> Things to do
- 1) Please reproduce everything in the TEFL interview from "That said, I’m" down to "names are self-explanatory.".
- 2) Answer from the TEFL interview:
(a) About how much did Brian's course cost?
(b) Roughly how many hours did he spend on the online modules?
(c) In what area was the classroom module held?
Excerpt START
TeachingTraveling.com: A looming question for folks aiming to teach ESL abroad is whether its worth it to complete a TEFL course and become officially certified.
To help shed light on this query, let’s welcome Brian, a friendly English chap who I first met on a ruckus island in Southern Thailand.
Brian has just completed his TEFL certification and has some words of wisdom for us. Brian, first off, why did you decide to get TEFL certified?
Brian: I see the TEFL certification as my route to a life of traveling, or at least a way to give me the means to live anywhere I wish in the world.
TT: Nice! Which programs did you look at and where, and how did you decide on a particular one?
B: I looked at various courses on the Internet, and the i to i TEFL certification (click for details and pricing) caught my eye because it was primarily an online course, but also gave me some classroom experience, even if I was only teaching to my peers.
I didn’t have the flexibility to be tied to a classroom for x amount of time, so the online nature of the course was perfect for me. As it cost about $800, it was great value financially as well. I chose to take the course while based in Australia.
TT: Interesting that you did a combination of online and in-person coursework! In the TEFL course I completed (all in-person) they emphasized the importance of having as much practical, in-person experience as possible, both for practice and for employability.
That said, I’m sure you were able to get real value out of some of your online coursework. What were some details of your TEFL certification program?
B: Basically the course was broken down into modules as follows:
– Nuts and Bolts of English Grammar
– Teaching One to One
– Teaching to Young Learners
– Teaching to Large Groups
– Teaching with Limited Resources
– Weekend Classroom Module
The first five modules were done online, and I probably spent about sixty or seventy hours completing them. The names are self-explanatory.
The classroom module was done over the course of a weekend with other i to i students in the Brisbane area. The weekend part of the course was about looking at what you had learned online and honing your own skills in teaching.
We all had to take part of the class and were given pointers on how to go about doing things to make the classes more fun and interactive for our future students. We were also given feedback, in both real time and after we had done our “segment,” regarding areas that perhaps needed a bit of work. I was told, as I am so often in life, to slow down.
TT: Ha! So did you have time to hang out in the city where the course was based during off time?
B: I had a limited amount of time in Brisbane, Australia when I traveled there for the classroom part of the course, but not much. However, I have since returned and have been living in Brisbane for a short time. It’s a great place: a must if you go to Oz.
Excerpt END
Provided information START
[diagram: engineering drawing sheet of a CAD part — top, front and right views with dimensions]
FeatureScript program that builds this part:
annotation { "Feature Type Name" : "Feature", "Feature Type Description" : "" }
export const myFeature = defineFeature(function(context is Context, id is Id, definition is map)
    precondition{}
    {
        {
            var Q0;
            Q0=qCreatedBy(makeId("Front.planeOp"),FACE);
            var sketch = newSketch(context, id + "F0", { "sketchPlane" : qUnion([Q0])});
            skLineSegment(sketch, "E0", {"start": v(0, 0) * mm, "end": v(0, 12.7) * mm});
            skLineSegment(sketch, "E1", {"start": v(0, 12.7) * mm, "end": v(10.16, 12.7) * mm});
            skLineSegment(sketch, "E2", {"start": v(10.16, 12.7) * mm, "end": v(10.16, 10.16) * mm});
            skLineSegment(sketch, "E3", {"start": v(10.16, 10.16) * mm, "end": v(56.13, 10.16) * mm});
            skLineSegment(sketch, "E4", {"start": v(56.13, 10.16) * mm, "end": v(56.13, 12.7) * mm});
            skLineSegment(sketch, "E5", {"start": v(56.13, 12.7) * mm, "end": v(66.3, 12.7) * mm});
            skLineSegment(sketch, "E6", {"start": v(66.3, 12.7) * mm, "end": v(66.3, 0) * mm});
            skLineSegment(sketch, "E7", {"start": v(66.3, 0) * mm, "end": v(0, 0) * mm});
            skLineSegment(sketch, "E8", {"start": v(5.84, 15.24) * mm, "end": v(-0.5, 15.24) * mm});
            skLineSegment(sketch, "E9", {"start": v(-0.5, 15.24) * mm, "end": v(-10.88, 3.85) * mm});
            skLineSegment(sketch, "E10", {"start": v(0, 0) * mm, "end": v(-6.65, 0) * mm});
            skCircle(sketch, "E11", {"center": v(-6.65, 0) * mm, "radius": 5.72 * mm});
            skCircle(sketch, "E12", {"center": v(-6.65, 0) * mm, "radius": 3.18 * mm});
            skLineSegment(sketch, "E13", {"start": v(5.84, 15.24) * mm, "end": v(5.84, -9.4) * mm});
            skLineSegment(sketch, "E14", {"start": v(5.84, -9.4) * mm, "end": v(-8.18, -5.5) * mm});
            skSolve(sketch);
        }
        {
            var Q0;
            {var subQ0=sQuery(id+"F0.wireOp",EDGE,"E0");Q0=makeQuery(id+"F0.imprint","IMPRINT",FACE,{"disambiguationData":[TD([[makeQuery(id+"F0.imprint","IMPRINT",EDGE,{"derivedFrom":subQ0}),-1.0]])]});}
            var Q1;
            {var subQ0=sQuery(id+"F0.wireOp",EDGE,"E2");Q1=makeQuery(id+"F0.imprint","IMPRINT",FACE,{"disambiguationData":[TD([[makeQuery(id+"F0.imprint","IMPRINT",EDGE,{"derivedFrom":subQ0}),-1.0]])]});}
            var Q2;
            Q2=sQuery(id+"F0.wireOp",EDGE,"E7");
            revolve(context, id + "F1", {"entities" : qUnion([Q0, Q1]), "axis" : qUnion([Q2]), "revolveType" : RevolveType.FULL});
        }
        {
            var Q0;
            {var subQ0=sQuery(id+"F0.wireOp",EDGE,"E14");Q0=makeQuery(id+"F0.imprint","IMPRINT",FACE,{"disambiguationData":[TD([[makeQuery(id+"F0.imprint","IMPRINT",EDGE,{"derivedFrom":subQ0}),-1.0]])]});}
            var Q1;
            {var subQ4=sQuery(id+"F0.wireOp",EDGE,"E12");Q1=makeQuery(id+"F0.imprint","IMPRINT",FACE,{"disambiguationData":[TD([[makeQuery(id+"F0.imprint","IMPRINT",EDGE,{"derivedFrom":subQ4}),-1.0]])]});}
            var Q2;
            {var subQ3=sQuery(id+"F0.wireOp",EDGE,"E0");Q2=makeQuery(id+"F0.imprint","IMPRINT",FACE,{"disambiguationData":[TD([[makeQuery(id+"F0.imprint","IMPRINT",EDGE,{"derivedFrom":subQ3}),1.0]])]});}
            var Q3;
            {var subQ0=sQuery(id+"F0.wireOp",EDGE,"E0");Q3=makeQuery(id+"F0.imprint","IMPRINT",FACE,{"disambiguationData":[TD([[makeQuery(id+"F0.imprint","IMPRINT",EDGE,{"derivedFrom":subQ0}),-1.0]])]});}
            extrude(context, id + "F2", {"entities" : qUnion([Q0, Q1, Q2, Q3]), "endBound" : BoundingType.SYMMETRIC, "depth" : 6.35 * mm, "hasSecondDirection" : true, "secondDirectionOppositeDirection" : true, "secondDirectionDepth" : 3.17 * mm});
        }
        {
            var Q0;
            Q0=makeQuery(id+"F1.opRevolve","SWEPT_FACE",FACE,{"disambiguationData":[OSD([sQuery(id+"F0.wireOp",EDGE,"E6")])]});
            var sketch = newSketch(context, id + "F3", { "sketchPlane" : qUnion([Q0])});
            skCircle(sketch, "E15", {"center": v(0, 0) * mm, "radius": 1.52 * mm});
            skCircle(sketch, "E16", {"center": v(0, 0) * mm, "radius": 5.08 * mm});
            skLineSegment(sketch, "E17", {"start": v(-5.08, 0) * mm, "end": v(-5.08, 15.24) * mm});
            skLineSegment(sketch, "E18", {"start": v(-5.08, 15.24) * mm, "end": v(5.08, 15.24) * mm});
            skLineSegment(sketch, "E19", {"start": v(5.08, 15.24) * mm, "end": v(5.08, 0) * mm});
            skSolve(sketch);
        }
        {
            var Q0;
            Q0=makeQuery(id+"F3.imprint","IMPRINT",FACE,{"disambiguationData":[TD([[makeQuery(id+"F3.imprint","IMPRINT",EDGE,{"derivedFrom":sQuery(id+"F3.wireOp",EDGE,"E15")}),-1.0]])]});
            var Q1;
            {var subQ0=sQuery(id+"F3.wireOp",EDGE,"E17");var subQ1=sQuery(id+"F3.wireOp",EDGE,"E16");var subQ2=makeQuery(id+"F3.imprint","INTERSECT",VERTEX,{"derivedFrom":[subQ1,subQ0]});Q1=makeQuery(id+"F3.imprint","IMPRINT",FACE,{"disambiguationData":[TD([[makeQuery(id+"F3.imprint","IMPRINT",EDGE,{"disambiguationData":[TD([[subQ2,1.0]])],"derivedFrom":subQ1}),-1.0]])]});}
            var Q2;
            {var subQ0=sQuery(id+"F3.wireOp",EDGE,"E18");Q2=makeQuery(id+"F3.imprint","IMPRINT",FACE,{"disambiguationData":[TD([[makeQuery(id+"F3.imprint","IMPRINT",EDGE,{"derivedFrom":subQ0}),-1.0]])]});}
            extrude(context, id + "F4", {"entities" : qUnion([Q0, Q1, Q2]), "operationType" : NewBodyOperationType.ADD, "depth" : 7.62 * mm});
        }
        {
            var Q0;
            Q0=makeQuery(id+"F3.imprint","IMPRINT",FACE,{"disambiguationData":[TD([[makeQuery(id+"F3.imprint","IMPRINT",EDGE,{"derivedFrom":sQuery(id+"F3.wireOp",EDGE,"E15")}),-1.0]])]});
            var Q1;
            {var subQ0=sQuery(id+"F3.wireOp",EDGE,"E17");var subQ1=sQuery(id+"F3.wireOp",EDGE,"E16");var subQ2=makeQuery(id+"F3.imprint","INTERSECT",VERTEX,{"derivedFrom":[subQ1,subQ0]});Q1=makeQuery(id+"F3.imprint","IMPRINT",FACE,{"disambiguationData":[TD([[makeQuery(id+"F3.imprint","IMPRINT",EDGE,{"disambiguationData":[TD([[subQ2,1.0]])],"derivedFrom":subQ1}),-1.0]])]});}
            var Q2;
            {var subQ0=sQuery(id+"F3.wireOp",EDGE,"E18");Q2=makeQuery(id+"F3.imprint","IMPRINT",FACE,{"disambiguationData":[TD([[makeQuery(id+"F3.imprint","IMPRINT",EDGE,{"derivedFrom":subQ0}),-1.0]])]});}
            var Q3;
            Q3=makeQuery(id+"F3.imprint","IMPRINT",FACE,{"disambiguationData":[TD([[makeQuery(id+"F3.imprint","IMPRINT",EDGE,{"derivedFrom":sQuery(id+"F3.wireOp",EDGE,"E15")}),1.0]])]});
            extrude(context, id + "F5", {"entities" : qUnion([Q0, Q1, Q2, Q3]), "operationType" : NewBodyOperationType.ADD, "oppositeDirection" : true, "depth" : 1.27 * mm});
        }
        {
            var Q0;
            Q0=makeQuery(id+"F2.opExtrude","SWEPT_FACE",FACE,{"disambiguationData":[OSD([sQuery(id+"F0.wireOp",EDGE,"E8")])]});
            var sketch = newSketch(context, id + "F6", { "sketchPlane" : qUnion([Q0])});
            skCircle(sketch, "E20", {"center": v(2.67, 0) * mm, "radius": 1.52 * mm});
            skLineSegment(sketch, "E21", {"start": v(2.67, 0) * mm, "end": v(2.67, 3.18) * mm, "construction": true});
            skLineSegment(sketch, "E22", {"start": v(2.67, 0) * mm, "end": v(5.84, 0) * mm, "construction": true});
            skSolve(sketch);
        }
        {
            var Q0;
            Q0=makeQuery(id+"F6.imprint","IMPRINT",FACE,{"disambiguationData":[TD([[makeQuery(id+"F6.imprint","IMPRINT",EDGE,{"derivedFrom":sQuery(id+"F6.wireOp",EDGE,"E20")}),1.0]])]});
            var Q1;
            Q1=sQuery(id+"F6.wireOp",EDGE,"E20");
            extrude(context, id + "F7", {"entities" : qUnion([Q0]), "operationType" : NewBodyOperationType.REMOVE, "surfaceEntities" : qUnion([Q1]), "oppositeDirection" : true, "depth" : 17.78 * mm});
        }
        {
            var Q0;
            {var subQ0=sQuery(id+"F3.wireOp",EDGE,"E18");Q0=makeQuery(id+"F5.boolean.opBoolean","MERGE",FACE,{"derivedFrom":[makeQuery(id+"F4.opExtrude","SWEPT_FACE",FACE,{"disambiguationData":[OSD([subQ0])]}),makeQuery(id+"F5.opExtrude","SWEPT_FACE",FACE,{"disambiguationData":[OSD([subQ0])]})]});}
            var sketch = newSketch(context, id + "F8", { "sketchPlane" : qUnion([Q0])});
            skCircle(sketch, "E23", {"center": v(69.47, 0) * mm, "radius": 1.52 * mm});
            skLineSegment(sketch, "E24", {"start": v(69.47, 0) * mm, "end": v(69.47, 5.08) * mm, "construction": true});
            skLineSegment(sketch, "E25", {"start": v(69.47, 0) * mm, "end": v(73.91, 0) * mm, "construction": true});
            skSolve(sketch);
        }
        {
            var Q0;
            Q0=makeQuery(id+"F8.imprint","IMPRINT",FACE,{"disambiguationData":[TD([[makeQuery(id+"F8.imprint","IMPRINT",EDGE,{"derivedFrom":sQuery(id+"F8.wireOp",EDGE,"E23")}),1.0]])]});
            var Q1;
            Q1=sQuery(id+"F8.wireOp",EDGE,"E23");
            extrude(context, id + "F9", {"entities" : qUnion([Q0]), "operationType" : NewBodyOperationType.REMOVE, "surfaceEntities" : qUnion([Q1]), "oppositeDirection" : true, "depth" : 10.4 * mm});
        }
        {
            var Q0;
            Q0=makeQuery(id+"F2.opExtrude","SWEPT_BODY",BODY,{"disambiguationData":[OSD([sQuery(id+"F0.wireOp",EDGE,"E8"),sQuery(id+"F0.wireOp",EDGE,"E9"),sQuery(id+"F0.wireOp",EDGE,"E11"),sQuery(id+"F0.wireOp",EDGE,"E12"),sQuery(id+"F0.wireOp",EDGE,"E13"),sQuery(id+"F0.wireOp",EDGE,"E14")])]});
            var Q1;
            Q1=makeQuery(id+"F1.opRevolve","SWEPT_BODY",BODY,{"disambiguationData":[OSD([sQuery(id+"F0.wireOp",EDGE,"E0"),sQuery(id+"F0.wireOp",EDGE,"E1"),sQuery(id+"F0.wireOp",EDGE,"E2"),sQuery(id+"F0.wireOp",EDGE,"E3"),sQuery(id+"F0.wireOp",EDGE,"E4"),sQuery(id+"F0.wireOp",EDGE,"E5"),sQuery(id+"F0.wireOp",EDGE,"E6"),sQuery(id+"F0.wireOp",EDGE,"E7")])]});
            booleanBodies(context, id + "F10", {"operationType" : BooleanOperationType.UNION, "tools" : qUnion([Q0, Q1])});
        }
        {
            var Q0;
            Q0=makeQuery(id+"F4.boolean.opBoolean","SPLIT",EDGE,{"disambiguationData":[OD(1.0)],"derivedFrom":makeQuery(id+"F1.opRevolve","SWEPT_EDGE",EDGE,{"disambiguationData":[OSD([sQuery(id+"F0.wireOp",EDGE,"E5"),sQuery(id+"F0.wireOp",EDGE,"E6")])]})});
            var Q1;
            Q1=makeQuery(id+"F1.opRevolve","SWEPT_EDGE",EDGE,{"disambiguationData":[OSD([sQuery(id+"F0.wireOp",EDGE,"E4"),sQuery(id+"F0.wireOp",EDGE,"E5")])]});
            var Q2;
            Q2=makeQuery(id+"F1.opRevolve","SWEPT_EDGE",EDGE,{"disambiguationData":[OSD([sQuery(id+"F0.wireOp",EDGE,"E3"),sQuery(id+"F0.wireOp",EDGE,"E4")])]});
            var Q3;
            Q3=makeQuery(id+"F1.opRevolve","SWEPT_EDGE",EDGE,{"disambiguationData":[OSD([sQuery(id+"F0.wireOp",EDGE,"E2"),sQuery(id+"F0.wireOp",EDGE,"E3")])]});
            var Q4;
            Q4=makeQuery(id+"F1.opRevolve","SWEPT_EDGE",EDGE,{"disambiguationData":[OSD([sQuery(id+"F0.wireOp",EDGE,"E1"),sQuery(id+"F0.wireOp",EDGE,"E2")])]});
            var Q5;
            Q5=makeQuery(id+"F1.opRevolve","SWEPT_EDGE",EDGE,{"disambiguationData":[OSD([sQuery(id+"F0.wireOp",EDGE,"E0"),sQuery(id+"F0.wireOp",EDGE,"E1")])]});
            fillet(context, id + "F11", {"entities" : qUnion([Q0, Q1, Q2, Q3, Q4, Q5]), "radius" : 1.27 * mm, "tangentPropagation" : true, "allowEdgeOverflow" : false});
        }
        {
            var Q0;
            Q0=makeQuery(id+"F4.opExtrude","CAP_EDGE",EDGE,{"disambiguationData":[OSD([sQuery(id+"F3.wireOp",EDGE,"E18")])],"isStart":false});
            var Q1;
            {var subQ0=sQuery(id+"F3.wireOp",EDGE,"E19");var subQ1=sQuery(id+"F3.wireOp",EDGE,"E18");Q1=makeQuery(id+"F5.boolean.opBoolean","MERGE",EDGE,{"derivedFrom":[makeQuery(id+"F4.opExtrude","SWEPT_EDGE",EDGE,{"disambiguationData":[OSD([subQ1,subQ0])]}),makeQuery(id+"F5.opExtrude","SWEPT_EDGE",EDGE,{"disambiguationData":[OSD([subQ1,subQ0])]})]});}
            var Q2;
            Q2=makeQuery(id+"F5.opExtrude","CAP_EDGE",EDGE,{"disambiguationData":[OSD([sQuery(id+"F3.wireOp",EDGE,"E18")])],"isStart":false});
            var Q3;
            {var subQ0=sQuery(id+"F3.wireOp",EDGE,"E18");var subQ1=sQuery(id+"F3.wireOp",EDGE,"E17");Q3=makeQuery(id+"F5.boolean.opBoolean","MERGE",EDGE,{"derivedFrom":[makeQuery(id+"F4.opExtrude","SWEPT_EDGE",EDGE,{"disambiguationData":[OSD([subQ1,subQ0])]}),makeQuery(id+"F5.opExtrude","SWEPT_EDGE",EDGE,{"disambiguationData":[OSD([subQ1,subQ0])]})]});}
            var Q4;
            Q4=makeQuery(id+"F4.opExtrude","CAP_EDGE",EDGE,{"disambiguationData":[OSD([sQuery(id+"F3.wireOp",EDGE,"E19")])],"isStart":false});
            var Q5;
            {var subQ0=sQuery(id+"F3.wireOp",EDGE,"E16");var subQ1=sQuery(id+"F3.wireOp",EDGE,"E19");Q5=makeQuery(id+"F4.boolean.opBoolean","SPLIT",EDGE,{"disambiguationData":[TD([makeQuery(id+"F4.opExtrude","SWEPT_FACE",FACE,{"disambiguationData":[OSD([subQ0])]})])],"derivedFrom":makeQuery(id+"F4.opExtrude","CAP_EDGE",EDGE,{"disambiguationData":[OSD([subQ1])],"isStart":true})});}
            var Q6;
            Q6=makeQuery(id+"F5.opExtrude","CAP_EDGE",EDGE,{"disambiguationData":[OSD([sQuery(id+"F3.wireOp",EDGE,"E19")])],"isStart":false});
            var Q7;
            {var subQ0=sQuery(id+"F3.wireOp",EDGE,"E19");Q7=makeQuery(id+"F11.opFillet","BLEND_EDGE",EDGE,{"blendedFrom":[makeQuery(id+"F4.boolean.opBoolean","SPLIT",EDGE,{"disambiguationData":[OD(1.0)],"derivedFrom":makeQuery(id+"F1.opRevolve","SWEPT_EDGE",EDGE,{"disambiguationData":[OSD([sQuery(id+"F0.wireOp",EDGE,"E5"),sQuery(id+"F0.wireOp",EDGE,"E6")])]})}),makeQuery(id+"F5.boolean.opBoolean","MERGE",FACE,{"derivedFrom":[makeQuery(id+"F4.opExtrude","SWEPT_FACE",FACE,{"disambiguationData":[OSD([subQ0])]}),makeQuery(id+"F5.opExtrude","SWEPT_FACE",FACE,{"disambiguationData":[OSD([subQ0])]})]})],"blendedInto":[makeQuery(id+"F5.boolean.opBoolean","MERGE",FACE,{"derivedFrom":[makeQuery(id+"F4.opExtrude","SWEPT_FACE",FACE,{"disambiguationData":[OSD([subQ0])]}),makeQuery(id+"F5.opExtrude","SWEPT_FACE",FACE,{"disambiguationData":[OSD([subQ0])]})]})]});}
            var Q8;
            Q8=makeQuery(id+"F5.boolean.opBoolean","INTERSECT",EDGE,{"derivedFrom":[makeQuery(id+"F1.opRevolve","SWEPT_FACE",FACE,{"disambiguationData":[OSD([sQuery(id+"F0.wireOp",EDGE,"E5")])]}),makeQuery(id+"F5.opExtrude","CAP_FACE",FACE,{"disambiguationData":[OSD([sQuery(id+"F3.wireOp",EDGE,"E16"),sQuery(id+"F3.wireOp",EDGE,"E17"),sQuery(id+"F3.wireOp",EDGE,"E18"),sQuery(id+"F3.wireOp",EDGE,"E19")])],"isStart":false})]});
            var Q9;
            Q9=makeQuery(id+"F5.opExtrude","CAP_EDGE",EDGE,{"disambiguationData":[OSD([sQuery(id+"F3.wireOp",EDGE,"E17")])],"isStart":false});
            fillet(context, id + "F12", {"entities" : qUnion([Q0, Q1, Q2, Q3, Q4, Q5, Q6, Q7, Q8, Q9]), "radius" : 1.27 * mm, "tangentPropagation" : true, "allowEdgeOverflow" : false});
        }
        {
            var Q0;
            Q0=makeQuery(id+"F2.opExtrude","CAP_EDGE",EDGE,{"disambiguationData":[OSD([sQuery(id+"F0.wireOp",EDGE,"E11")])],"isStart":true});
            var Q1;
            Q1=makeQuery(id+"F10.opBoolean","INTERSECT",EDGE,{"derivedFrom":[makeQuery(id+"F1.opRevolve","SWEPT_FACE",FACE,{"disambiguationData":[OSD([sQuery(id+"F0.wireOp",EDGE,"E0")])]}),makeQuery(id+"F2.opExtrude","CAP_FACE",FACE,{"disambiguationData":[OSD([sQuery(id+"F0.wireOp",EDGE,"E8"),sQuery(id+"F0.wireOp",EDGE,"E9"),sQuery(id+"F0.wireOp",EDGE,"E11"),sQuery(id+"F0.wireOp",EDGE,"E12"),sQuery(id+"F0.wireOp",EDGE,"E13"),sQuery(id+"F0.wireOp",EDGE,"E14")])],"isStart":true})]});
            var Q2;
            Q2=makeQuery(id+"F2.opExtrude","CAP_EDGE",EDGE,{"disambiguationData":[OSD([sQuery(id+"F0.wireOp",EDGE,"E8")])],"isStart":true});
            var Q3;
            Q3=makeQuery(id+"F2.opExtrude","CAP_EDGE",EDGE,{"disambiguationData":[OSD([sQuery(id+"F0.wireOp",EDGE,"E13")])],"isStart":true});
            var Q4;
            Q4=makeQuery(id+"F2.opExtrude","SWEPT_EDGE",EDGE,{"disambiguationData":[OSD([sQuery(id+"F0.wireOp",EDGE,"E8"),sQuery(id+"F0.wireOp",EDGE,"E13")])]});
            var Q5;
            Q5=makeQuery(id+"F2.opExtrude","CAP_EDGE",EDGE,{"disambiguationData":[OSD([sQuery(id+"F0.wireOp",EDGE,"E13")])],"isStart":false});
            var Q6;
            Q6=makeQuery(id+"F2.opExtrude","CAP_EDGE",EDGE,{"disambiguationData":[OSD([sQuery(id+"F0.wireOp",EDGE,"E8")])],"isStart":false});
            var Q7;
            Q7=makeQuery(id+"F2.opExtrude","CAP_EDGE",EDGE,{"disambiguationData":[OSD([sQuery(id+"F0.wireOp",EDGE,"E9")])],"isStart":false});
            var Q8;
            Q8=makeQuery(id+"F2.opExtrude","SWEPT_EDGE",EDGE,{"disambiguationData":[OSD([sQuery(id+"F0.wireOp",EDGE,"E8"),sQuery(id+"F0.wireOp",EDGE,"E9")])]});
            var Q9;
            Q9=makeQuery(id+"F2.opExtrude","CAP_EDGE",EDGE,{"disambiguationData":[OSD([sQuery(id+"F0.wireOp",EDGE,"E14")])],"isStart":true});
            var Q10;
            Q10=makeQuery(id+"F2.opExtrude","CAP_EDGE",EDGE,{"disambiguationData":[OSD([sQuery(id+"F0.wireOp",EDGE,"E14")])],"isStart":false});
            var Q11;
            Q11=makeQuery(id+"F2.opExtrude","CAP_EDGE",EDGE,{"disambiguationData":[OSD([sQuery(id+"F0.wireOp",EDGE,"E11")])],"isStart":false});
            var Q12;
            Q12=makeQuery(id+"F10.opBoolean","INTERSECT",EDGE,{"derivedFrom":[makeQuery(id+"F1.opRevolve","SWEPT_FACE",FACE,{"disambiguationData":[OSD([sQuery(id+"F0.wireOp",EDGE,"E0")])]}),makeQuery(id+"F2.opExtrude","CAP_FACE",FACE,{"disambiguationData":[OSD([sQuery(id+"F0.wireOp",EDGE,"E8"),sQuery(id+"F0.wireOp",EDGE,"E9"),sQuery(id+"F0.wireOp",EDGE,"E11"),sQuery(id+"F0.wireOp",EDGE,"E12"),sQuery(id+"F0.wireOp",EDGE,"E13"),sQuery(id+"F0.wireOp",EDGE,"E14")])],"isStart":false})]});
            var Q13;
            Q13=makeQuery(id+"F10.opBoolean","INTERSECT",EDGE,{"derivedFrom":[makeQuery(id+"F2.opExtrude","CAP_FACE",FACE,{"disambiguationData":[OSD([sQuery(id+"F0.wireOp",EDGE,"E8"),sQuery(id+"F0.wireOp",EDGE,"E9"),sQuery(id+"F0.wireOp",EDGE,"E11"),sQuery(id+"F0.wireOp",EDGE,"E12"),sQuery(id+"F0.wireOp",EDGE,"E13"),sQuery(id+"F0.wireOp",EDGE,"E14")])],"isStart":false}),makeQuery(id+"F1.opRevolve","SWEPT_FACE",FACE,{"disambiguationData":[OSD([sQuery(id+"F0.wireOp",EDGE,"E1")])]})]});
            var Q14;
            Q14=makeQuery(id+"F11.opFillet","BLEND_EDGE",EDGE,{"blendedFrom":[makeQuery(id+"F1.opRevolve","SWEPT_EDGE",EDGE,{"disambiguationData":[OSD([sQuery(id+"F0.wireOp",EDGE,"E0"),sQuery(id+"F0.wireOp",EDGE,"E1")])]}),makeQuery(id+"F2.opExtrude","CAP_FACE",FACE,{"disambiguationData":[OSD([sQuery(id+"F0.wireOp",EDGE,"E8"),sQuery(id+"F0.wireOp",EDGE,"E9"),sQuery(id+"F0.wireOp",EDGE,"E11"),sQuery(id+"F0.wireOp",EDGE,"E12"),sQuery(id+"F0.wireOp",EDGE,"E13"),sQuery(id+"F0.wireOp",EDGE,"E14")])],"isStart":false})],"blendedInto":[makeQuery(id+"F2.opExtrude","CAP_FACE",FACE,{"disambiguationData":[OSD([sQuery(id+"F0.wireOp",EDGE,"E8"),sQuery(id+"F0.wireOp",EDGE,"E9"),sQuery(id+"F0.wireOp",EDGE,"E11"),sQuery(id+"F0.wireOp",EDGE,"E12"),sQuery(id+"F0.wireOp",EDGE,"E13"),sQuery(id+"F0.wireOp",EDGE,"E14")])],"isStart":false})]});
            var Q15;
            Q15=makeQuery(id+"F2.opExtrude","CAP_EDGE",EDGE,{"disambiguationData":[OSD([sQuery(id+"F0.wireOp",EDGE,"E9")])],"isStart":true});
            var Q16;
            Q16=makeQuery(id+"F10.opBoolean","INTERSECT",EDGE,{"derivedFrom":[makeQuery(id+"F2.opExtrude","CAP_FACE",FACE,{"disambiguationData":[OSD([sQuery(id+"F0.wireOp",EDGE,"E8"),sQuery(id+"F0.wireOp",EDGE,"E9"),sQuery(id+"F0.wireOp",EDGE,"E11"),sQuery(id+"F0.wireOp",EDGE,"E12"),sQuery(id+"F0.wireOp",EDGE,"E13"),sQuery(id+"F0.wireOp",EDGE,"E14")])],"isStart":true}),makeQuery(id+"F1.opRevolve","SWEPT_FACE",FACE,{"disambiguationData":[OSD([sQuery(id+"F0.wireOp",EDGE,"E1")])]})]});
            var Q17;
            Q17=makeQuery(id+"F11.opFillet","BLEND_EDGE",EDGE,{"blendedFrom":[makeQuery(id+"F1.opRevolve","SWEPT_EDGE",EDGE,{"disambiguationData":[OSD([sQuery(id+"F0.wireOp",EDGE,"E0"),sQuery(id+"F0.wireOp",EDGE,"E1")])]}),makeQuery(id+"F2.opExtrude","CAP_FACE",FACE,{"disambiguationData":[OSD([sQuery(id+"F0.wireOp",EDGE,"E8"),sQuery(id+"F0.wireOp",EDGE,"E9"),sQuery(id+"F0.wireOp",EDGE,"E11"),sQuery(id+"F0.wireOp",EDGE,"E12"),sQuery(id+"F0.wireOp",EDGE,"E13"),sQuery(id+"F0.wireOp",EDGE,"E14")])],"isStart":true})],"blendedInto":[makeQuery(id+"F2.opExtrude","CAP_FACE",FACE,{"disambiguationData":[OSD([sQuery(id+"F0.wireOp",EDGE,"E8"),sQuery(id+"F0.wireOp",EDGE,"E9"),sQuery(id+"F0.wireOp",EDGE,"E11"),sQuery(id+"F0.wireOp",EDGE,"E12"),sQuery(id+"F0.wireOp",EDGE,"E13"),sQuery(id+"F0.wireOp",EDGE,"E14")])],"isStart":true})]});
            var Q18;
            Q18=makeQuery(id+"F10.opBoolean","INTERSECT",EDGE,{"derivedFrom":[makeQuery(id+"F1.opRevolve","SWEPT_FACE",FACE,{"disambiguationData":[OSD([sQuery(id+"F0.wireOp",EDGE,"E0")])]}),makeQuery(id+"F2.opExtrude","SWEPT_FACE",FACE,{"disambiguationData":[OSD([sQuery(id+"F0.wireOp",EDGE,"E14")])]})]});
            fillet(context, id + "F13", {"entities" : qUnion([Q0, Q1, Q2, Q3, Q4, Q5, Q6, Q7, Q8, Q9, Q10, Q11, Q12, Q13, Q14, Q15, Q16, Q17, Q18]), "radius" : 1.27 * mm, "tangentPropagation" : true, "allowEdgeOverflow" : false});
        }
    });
Provided information END
> Solutions by task
- 1)
That said, I’m sure you were able to get real value out of some of your online coursework. What were some details of your TEFL certification program?
B: Basically the course was broken down into modules as follows:
– Nuts and Bolts of English Grammar
– Teaching One to One
– Teaching to Young Learners
– Teaching to Large Groups
– Teaching with Limited Resources
– Weekend Classroom Module
The first five modules were done online, and I probably spent about sixty or seventy hours completing them. The names are self-explanatory.

- 2)
(a) About $800.
(b) About sixty or seventy hours.
(c) The Brisbane area.